(Acciones requeridas)
**1)** Reescribe en forma más breve el párrafo del fragmento sobre el bar de Tagle y Pagano que empieza con "Todo comenzó un día", sin perder sus datos principales.
**2)** Reproduce tal cual, del fragmento sobre el bar de Tagle y Pagano, todo lo que va desde "Todo comenzó un" hasta "los meses, imprescindible.".
**3)** Sigue escribiendo el fragmento sobre el bar de Tagle y Pagano a partir de donde termina.

(Fragmento del texto)
**********

Todo comenzó un día que no recuerdo bien, hace varios años. Cuando sentí la necesidad de comenzar a buscar espacios de intimidad mental, lejos de la computadora y del celular. Inicialmente, el lugar elegido fue un bar de Tagle y Pagano. Hojas en blanco, una birome y a pasar el tiempo escribiendo. Ideas, escenas inconexas, recuerdos, sobre todo de mis viajes a la Patagonia, esos que siempre comienzo a extrañar ni bien vuelvo a Buenos Aires. En esos sucesivos paréntesis de varios meses entre uno y otro viaje, la mesa de ese bar se transformó en mi refugio de paz. Mi oasis de creatividad. Privado, inviolable. Y con el paso de los meses, imprescindible.

**********

(Datos proporcionados)
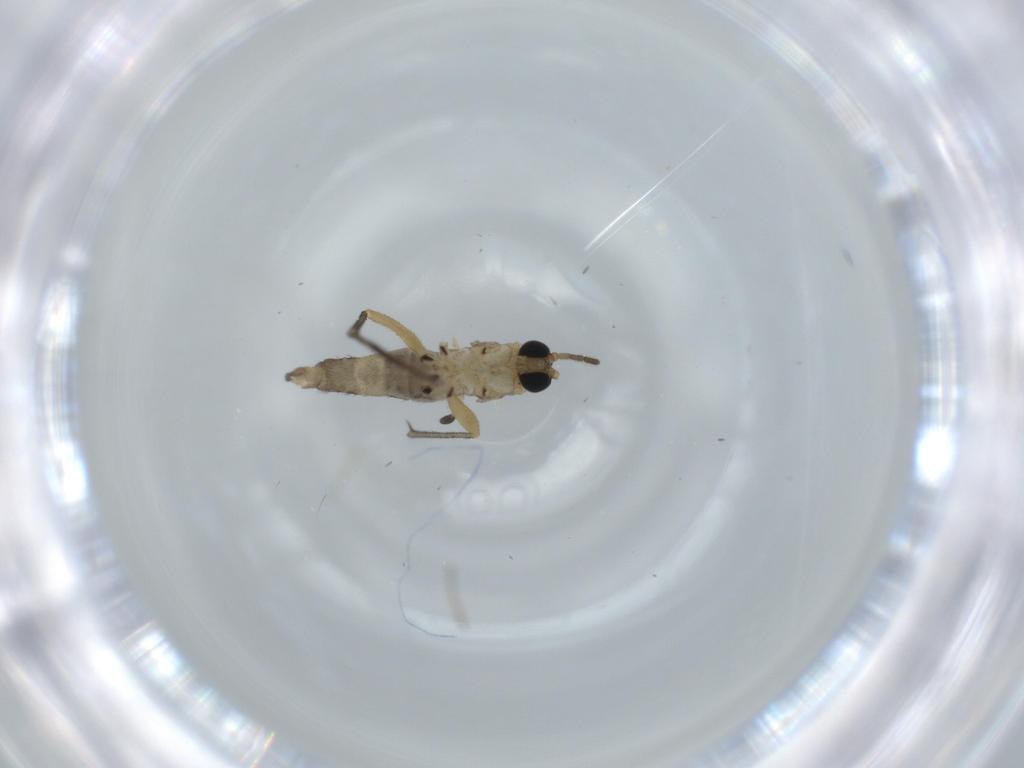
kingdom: Animalia
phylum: Arthropoda
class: Insecta
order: Diptera
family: Sciaridae
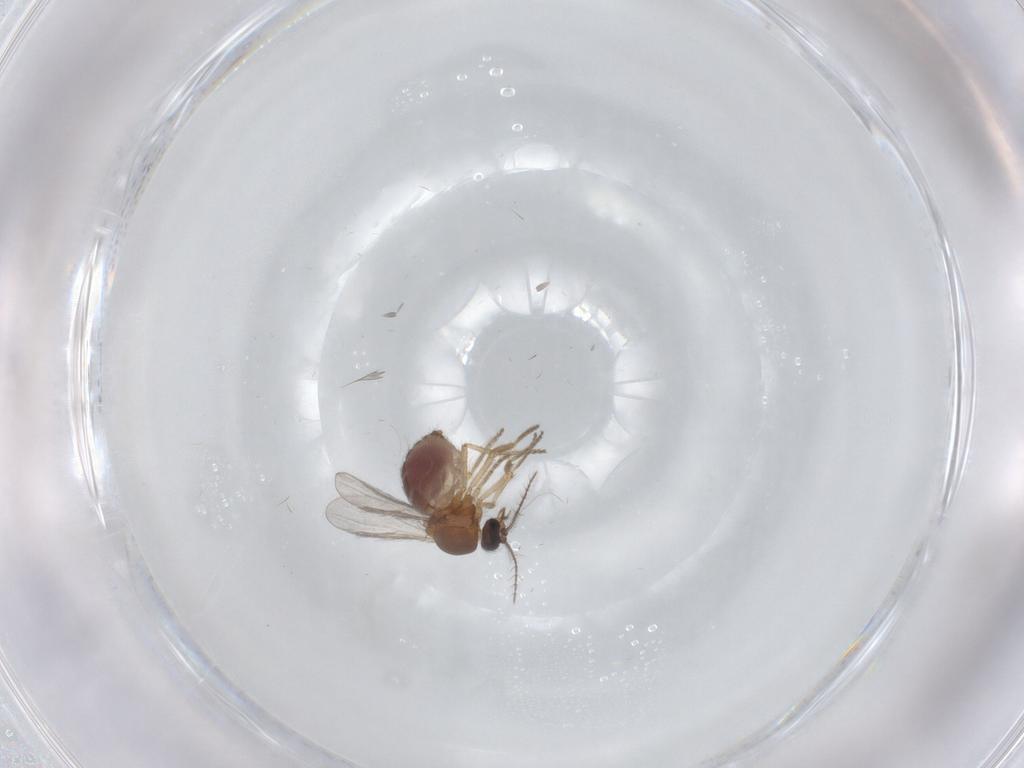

**********

(Resultados por tarea)
**1)** Hace varios años empecé a buscar espacios de intimidad mental, lejos de la computadora y del celular. Elegí un bar de Tagle y Pagano, donde escribía con una birome en hojas en blanco ideas, escenas inconexas y recuerdos, sobre todo de mis viajes a la Patagonia, que extraño apenas vuelvo a Buenos Aires. En los meses entre viaje y viaje, esa mesa se volvió mi refugio de paz y mi oasis de creatividad: privado, inviolable y, con el tiempo, imprescindible.

**2)**
Todo comenzó un día que no recuerdo bien, hace varios años. Cuando sentí la necesidad de comenzar a buscar espacios de intimidad mental, lejos de la computadora y del celular. Inicialmente, el lugar elegido fue un bar de Tagle y Pagano. Hojas en blanco, una birome y a pasar el tiempo escribiendo. Ideas, escenas inconexas, recuerdos, sobre todo de mis viajes a la Patagonia, esos que siempre comienzo a extrañar ni bien vuelvo a Buenos Aires. En esos sucesivos paréntesis de varios meses entre uno y otro viaje, la mesa de ese bar se transformó en mi refugio de paz. Mi oasis de creatividad. Privado, inviolable. Y con el paso de los meses, imprescindible.

**3)**
Ya con varias hojas escritas del derecho y del revés, decidí ingresar a un taller literario en el Museo Roca, cerca de casa. Me conozco, y sé que cuando decido encarar algo intento hacerlo con dedicación y constancia. Aunque todavía no me había dado cuenta que ese objetivo era algún día escribir un libro.
Esos días se me iban en investigaciones acerca de la Aeroposta, la primera línea aérea que voló en Argentina. Una epopeya donde participó Antoine de Saint-Exupéry, el autor de El Principito. De la vida de los próceres patagónicos, como Luis Piedrabuena. Y de desconocidos colonos de la Patagonia, cuyas historias aún retumban en cementerios perdidos en la meseta y las montañas, o, peor aún, ignorados para siempre hundidos en esos mares inexpugnables.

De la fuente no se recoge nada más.